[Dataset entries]
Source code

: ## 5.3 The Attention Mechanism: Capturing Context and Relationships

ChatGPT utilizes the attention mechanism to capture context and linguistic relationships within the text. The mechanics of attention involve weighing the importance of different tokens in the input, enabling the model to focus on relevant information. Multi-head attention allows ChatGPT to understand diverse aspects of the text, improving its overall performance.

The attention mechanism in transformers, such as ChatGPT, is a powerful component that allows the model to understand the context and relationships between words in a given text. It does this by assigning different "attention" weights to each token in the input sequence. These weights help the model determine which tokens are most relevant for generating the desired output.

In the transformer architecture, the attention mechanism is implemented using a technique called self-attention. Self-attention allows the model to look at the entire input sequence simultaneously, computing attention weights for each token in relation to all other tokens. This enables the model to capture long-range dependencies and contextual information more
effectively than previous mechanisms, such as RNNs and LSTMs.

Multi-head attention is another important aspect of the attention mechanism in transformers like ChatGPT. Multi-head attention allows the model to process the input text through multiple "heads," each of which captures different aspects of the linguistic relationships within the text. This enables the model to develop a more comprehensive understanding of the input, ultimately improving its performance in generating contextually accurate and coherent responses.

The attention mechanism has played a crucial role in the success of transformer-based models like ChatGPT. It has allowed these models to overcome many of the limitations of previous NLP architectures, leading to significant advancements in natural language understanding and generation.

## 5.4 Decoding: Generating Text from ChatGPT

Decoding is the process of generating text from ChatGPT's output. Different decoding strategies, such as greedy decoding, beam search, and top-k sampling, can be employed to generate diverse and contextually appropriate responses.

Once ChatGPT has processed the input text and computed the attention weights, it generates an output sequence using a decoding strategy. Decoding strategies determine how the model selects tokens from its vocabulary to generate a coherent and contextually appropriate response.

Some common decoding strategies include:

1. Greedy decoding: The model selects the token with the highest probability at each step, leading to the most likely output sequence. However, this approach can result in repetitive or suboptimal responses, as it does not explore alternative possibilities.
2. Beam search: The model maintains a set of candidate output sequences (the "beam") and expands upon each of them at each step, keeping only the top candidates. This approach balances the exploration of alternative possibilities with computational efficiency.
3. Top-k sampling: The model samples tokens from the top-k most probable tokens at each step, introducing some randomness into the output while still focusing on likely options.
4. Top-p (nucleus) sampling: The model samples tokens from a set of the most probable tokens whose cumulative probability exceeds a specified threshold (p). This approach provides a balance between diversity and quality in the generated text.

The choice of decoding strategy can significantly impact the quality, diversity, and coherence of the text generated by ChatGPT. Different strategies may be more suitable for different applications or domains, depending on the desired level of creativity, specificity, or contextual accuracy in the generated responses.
* * *
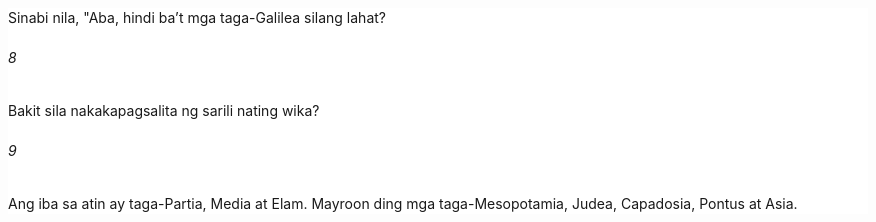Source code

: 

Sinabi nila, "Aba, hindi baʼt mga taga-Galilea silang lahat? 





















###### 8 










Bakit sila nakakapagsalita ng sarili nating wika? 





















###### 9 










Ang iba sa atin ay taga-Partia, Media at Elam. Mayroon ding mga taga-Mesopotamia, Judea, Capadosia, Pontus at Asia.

* [EXERCISE AIM]:
Copy the lines above exactly, beginning at the line that has "2. Beam search: The" and stopping after the line that has "4. Top-p (nucleus)", and omit the rest.

* [FINISHED TASK]:
2. Beam search: The model maintains a set of candidate output sequences (the "beam") and expands upon each of them at each step, keeping only the top candidates. This approach balances the exploration of alternative possibilities with computational efficiency.
3. Top-k sampling: The model samples tokens from the top-k most probable tokens at each step, introducing some randomness into the output while still focusing on likely options.
4. Top-p (nucleus) sampling: The model samples tokens from a set of the most probable tokens whose cumulative probability exceeds a specified threshold (p). This approach provides a balance between diversity and quality in the generated text.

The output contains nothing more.